Gerechtshof Den Haag, 11-07-2018, ECLI:NL:GHDHA:2018:1747, BK-17/00934
Gerechtshof Den Haag, 11-07-2018, ECLI:NL:GHDHA:2018:1747, BK-17/00934
Gegevens
- Instantie
- Gerechtshof Den Haag
- Datum uitspraak
- 11 juli 2018
- Datum publicatie
- 18 juli 2018
- ECLI
- ECLI:NL:GHDHA:2018:1747
- Formele relaties
- Cassatie: ECLI:NL:HR:2020:46
- Zaaknummer
- BK-17/00934
Inhoudsindicatie
Belanghebbende heeft sinds 2004 een schuld aan zijn BV, waarop jaarlijks gemiddeld circa 3% rente wordt bijgeschreven. De Inspecteur IB krijgt van zijn collega van de Vpb een melding dat de BV over 2013 geen rente heeft berekend over de geldlening. Vervolgens wordt aan belanghebbende een navorderingsaanslag opgelegd. Het niet berekenen van een zakelijke rente van 7% door de BV wordt gezien als een uitdeling en belast als inkomen uit aanmerkelijk belang. Hof Den Haag oordeelt dat de Inspecteur beschikt over een nieuw feit en dat sprake is van een uitdeling. Niet aannemelijk is dat sprake is van een schijnlening of dat de kwijtschelding op zakelijke gronden is geschied.
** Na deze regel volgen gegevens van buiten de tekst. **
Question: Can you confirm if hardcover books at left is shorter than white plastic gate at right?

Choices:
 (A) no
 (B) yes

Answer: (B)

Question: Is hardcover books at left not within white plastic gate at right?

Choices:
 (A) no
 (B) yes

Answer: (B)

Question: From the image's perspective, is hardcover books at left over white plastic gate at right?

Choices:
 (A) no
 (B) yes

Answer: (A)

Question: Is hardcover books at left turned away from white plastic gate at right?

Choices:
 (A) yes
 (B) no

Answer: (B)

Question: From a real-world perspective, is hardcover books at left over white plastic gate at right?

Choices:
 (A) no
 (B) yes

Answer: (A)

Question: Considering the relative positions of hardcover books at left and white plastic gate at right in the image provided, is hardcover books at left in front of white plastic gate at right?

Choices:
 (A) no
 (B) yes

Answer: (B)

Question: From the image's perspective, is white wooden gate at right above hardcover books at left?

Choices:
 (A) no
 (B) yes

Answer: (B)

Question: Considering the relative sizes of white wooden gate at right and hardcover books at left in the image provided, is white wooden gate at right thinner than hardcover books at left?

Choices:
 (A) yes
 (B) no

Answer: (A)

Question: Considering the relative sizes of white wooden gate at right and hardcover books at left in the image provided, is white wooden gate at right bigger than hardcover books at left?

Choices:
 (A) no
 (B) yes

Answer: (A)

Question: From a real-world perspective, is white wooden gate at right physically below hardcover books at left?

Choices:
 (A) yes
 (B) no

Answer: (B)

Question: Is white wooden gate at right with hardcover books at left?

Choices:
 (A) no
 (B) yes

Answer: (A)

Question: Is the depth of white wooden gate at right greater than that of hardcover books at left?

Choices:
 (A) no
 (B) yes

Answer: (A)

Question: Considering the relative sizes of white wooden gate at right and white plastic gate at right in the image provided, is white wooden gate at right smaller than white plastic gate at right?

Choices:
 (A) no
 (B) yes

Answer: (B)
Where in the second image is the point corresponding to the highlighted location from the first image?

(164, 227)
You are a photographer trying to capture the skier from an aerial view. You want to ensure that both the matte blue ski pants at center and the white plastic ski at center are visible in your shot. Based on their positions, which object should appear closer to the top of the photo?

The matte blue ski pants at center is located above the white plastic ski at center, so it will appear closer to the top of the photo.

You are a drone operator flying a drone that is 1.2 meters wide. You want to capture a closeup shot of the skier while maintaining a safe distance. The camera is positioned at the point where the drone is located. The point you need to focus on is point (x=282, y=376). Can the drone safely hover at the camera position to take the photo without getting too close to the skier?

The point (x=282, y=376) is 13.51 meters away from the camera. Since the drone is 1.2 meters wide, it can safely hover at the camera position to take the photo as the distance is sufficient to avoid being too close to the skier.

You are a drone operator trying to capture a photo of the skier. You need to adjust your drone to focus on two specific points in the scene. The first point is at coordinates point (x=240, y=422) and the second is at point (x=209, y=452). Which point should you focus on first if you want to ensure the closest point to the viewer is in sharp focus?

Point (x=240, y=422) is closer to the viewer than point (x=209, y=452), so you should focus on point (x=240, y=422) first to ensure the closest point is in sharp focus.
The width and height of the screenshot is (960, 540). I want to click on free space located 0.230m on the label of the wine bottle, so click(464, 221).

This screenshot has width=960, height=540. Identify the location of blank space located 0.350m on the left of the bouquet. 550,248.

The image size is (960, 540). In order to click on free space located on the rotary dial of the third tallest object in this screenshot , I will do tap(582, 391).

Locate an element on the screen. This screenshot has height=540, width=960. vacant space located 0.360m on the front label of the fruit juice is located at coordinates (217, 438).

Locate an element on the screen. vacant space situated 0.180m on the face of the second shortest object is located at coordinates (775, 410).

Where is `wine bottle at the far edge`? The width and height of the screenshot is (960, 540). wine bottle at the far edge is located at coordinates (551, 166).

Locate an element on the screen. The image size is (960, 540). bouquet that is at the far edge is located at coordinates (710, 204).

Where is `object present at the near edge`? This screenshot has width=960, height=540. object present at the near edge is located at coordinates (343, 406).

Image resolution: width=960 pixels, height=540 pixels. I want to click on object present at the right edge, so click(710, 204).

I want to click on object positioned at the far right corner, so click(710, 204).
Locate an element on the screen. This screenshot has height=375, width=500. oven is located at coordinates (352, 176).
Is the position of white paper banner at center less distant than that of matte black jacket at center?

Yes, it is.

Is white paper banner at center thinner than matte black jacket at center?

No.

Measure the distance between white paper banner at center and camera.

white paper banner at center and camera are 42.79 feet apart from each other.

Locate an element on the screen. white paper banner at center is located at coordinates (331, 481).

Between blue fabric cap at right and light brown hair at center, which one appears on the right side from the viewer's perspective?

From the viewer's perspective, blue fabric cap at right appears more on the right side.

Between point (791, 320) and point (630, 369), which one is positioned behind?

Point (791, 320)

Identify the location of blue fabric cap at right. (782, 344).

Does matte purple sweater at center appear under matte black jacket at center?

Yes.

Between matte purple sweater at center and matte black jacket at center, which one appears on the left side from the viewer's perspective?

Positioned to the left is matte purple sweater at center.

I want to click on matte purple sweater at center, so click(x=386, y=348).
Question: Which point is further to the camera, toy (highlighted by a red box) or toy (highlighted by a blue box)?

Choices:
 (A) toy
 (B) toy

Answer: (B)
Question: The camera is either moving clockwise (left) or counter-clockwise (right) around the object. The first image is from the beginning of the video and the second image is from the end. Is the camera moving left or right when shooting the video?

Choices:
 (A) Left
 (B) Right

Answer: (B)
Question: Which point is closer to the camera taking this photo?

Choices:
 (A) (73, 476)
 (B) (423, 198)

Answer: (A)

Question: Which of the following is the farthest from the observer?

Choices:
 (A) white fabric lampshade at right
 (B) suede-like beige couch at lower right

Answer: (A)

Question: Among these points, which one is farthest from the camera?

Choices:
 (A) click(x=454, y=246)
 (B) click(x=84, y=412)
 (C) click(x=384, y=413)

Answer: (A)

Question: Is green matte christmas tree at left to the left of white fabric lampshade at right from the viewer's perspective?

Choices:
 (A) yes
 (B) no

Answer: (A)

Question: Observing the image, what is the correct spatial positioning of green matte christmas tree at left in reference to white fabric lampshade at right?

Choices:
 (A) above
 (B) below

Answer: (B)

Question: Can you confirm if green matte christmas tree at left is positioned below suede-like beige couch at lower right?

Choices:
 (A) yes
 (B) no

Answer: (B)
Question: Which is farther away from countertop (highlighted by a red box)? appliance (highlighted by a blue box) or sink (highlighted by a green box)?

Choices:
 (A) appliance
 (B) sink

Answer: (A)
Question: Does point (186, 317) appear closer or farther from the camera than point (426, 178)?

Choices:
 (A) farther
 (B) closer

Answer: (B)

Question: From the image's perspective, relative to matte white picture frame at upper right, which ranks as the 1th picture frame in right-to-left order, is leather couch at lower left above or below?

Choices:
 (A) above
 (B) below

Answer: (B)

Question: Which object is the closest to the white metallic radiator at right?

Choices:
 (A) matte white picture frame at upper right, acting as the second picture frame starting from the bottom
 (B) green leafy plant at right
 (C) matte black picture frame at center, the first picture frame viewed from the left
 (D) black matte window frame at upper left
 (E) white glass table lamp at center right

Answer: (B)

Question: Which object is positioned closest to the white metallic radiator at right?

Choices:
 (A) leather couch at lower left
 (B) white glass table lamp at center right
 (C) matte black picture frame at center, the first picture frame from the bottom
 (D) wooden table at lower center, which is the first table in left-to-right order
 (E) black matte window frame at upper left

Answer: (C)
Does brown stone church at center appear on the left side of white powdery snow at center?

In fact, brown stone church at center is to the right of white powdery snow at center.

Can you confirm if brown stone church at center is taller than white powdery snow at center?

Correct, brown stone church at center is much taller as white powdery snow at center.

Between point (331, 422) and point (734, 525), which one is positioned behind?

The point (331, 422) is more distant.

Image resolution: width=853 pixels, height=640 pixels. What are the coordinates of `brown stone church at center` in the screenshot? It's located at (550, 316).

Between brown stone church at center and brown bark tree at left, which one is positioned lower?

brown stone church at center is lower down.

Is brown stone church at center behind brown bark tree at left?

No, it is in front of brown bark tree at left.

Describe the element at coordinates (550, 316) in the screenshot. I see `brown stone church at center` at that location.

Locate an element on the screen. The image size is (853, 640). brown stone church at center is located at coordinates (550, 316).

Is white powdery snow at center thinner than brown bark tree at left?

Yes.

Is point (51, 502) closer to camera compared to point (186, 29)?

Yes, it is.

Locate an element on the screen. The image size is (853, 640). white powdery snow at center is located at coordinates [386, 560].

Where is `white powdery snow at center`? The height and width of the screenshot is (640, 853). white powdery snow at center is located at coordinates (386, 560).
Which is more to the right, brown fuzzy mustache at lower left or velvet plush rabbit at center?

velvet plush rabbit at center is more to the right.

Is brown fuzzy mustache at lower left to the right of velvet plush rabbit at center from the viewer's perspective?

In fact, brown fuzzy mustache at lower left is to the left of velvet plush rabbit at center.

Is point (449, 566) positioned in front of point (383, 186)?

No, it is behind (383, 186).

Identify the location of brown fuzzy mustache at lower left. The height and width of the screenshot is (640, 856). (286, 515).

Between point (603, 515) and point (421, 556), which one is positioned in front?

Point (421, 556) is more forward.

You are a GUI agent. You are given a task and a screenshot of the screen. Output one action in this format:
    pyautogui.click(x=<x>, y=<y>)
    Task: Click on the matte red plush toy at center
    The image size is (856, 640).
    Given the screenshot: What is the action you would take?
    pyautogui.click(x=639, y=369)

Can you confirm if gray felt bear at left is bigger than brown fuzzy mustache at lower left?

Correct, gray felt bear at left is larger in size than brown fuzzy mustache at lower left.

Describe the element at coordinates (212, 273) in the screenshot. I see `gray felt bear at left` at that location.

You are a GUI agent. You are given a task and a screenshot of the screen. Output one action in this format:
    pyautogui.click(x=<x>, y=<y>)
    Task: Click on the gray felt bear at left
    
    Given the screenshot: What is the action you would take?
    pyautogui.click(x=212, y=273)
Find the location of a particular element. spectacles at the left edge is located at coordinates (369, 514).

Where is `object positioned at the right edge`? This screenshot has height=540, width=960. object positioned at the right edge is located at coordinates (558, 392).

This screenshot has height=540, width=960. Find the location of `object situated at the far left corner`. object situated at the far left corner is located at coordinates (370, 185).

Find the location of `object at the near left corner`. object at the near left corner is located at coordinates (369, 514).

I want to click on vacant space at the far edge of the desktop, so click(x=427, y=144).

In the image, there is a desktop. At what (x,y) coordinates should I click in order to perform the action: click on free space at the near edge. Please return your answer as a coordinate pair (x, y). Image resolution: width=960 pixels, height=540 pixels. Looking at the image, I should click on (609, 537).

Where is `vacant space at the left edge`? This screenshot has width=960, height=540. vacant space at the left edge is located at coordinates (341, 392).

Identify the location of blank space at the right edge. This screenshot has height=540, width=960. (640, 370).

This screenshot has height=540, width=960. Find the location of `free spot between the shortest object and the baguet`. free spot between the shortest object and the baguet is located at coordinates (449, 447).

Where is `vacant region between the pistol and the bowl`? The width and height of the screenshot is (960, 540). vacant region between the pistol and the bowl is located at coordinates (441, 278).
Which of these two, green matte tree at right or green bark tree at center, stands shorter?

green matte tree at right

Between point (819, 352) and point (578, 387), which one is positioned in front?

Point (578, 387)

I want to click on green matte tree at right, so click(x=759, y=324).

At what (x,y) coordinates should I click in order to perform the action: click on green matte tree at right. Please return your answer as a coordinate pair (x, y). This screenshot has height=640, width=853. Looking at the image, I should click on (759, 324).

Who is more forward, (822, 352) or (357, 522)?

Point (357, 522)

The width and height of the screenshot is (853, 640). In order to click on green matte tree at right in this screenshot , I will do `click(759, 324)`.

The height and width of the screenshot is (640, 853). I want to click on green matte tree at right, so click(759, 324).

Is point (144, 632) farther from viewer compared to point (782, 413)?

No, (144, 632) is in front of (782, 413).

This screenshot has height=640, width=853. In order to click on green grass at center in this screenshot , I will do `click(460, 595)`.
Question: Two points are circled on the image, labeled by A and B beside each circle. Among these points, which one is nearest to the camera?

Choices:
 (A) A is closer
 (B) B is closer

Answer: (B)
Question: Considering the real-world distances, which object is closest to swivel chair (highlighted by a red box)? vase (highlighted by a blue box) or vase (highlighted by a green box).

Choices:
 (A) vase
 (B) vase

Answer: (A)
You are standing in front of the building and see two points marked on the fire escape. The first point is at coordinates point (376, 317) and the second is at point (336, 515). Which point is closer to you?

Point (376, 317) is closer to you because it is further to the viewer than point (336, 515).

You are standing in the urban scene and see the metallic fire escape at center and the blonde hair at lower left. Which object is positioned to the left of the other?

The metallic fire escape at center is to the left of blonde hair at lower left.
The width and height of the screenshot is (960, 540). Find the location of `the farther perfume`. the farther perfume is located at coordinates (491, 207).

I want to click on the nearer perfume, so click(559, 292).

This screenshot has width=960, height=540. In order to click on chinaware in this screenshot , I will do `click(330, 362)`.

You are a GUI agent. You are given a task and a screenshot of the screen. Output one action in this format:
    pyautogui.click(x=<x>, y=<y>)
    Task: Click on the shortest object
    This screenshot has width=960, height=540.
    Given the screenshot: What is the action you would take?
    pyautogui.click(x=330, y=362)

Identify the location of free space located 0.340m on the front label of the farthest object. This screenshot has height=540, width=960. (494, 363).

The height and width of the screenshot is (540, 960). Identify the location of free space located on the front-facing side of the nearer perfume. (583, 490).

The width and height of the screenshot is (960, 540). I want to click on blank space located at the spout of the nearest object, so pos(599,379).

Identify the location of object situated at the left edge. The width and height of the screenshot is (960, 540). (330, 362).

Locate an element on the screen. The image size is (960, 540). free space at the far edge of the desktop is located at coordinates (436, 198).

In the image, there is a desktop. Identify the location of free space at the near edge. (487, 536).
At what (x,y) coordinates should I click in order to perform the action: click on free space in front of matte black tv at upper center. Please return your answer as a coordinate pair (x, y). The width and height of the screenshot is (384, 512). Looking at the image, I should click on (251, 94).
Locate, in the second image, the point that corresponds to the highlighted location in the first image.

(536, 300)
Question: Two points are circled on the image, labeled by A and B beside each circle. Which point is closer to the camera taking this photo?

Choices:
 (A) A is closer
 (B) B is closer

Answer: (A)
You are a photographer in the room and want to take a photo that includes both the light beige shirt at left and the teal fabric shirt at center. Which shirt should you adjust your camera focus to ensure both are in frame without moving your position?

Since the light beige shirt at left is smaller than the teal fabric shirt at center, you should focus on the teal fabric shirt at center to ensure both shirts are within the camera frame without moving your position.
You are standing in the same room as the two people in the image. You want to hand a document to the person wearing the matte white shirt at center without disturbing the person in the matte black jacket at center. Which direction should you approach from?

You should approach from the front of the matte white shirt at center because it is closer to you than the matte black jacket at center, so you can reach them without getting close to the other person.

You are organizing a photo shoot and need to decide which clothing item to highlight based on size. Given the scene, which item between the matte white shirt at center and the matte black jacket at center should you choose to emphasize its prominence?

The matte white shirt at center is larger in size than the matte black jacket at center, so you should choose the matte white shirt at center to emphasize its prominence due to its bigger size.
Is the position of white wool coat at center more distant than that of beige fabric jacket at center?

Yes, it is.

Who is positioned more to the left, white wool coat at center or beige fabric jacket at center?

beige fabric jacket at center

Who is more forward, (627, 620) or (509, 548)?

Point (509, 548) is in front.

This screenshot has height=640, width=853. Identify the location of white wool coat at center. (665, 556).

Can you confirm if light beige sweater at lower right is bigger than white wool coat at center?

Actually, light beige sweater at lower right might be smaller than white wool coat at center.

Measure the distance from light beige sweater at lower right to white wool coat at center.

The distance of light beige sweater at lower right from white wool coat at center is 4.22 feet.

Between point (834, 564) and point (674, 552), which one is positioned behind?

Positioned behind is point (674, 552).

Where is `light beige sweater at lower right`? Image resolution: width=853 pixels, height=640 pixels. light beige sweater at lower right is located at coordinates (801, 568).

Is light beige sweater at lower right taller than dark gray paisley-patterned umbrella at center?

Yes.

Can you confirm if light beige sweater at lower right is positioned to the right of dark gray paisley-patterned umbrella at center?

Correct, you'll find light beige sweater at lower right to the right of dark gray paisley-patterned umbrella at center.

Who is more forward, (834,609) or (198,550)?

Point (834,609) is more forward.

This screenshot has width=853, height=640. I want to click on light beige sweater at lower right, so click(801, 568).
Het Hof oordeelt voorts dat de vereiste aangifte niet is gedaan (een afwijking van 11,6% is ‘verhoudingsgewijs aanzienlijk’) en dat de Inspecteur de omvang van het inkomen uit aanmerkelijk belang naar redelijkheid heeft geschat.
Uitspraak
GERECHTSHOF DEN HAAG
Team Belastingrecht
meervoudige kamer
nummer BK-17/00934
Uitspraak van 11 juli 2018
in het geding tussen:
[X] te [Z] , belanghebbende
(gemachtigde: O.G. van Laar),
en
de inspecteur van de Belastingdienst, kantoor Amsterdam, de Inspecteur
(vertegenwoordigers: C.A. Roep en F.H.M. van Hooff),
op het hoger beroep van belanghebbende tegen de uitspraak van de rechtbank Den Haag (de Rechtbank) van 25 oktober 2017, nummer SGR 17/3459, betreffende de hierna vermelde navorderingsaanslag en beschikking.